• [The task]:
Write out, word for word, the part of the carried-interest vesting text below that opens with the words containing "To avoid long-term" and closes with "grain of salt.".

Vesting serves as both compensation policy and institutional memory. It tempers entitlement, rewards endurance, and ensures that the right to share in carried interest is earned—not merely assigned.
Deal-by-deal vesting is common in firms with clearly delineated investment teams. Here, the vesting clock starts when a specific transaction closes. Rights typically vest annually (e.g., 20% per year over five years), with unvested portions potentially accelerating upon the sale of a fund’s asset. This model allows firms to match rewards precisely to performance, deal by deal.
Fund-level vesting, by contrast, begins at the fund’s first closing and proceeds over time, independent of any single investment’s outcome. This approach encourages collective responsibility and retention, especially where teams are integrated, and attribution is diffuse.
A hybrid approach combines both philosophies. Vesting may track fund-level timelines, but success can still accelerate rights, particularly when a strong early exit demands recognition. It’s part design, part morale management.
But vesting isn’t only about staying. It’s also about leaving.
In most arrangements, if a recipient departs voluntarily or is terminated without cause, unvested carry is forfeited. Vested carry may be retained, though often subject to strict transfer restrictions and clawback provisions. In the case of a termination for cause (sometimes defined to include fraud, willful misconduct, or breach of restrictive covenants) both vested and unvested carry may be extinguished entirely.
Between the extremes, one finds tailored provisions: partial vesting in cases of death, disability, or departure for “good reason.” These scenarios reflect a firm’s risk tolerance, its cultural instincts, and, often, the personalities at the table.
To avoid long-term entrenchment and preserve optionality, many funds include buyback rights. These provisions allow the GP to repurchase vested carry at fair market value, a negotiated discount, or according to a pre-agreed formula. Buybacks are often subject to valuation floors or consent rights to protect senior holders—and to prevent what Lewis Carroll might have called “frumious” disputes once the carry becomes real.
Taxation of Carry
Just to be clear again—I’m not a tax attorney (definitely not qualified for that). Also, this discussion is from a US perspective, so take it with a second grain of salt.

• [Recorded information]:

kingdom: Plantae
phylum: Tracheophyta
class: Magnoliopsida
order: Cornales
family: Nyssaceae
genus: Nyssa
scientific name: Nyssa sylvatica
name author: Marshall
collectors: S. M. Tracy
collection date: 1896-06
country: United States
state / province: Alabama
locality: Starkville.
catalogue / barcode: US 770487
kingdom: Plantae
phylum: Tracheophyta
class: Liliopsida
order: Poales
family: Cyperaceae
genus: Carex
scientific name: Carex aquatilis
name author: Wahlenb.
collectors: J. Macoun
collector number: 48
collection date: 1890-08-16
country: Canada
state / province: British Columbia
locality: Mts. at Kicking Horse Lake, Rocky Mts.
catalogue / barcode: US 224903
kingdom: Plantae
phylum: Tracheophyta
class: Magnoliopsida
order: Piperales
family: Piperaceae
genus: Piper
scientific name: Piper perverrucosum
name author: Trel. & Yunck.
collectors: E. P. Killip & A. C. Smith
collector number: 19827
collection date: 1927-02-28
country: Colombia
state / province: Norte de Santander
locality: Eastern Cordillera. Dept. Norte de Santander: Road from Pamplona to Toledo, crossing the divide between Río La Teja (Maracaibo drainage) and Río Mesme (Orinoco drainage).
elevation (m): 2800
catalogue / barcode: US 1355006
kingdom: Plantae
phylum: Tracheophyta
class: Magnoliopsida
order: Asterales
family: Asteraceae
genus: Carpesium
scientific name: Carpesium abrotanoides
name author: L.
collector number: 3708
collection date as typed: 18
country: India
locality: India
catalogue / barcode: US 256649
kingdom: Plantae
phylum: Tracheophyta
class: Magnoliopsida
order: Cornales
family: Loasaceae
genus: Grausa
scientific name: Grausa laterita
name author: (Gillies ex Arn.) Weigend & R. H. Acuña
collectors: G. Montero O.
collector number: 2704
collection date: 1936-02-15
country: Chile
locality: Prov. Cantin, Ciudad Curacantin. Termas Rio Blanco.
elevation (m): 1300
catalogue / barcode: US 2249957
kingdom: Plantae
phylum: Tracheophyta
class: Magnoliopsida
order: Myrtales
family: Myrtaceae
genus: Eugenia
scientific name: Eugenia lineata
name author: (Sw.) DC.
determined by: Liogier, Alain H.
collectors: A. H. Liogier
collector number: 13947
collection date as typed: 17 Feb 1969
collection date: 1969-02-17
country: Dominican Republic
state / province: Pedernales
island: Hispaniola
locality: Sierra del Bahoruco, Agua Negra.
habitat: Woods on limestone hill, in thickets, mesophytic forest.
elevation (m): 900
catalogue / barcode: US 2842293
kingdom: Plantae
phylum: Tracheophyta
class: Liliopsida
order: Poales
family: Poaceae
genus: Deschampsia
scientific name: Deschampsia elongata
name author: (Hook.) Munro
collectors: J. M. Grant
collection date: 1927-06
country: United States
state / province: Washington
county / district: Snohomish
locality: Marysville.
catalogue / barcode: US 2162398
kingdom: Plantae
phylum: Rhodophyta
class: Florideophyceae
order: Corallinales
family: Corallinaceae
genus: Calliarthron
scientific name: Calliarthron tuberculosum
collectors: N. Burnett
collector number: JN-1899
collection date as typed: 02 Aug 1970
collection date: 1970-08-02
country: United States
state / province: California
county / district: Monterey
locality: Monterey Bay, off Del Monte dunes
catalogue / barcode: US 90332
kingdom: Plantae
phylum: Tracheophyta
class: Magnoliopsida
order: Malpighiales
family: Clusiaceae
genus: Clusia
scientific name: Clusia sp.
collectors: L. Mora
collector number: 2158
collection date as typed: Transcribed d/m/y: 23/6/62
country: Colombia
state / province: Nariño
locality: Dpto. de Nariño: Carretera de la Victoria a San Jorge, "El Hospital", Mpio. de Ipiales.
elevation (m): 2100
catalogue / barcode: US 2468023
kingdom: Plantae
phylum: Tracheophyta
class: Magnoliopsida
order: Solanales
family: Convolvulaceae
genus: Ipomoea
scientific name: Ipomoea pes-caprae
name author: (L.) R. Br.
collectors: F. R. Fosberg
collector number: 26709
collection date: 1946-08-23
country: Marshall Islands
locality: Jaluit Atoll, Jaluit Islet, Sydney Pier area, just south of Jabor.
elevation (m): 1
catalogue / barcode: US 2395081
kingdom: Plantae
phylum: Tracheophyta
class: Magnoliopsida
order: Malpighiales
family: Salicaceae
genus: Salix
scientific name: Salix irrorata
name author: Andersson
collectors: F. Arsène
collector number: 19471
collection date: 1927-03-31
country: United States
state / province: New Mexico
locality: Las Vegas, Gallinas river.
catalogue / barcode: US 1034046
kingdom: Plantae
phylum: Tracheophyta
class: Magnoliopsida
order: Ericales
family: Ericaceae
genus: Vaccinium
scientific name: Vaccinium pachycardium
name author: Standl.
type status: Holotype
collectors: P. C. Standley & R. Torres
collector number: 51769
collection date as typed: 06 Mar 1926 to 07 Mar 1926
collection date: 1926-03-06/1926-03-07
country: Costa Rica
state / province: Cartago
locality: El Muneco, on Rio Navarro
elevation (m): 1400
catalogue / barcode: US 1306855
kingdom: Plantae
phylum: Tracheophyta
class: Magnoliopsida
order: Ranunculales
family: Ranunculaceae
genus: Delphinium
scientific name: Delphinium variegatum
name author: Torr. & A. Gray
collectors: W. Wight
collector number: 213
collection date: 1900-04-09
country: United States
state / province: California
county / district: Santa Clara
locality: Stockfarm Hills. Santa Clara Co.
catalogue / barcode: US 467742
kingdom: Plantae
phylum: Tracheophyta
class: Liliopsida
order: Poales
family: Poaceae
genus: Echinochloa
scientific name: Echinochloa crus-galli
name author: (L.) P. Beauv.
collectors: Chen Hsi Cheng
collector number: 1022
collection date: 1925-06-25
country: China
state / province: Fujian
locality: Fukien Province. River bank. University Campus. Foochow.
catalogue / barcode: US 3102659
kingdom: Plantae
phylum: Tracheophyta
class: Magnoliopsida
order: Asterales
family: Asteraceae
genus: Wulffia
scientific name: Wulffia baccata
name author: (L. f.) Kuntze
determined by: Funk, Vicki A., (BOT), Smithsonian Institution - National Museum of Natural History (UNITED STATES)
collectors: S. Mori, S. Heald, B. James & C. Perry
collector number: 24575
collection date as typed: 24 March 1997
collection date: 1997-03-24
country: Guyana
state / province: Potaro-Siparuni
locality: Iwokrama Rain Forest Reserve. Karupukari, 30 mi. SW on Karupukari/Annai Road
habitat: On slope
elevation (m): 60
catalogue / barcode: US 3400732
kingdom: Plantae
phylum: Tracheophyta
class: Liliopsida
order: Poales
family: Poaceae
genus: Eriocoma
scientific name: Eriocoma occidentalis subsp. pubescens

• [Solution for this exercise]:
To avoid long-term entrenchment and preserve optionality, many funds include buyback rights. These provisions allow the GP to repurchase vested carry at fair market value, a negotiated discount, or according to a pre-agreed formula. Buybacks are often subject to valuation floors or consent rights to protect senior holders—and to prevent what Lewis Carroll might have called “frumious” disputes once the carry becomes real.
Taxation of Carry
Just to be clear again—I’m not a tax attorney (definitely not qualified for that). Also, this discussion is from a US perspective, so take it with a second grain of salt.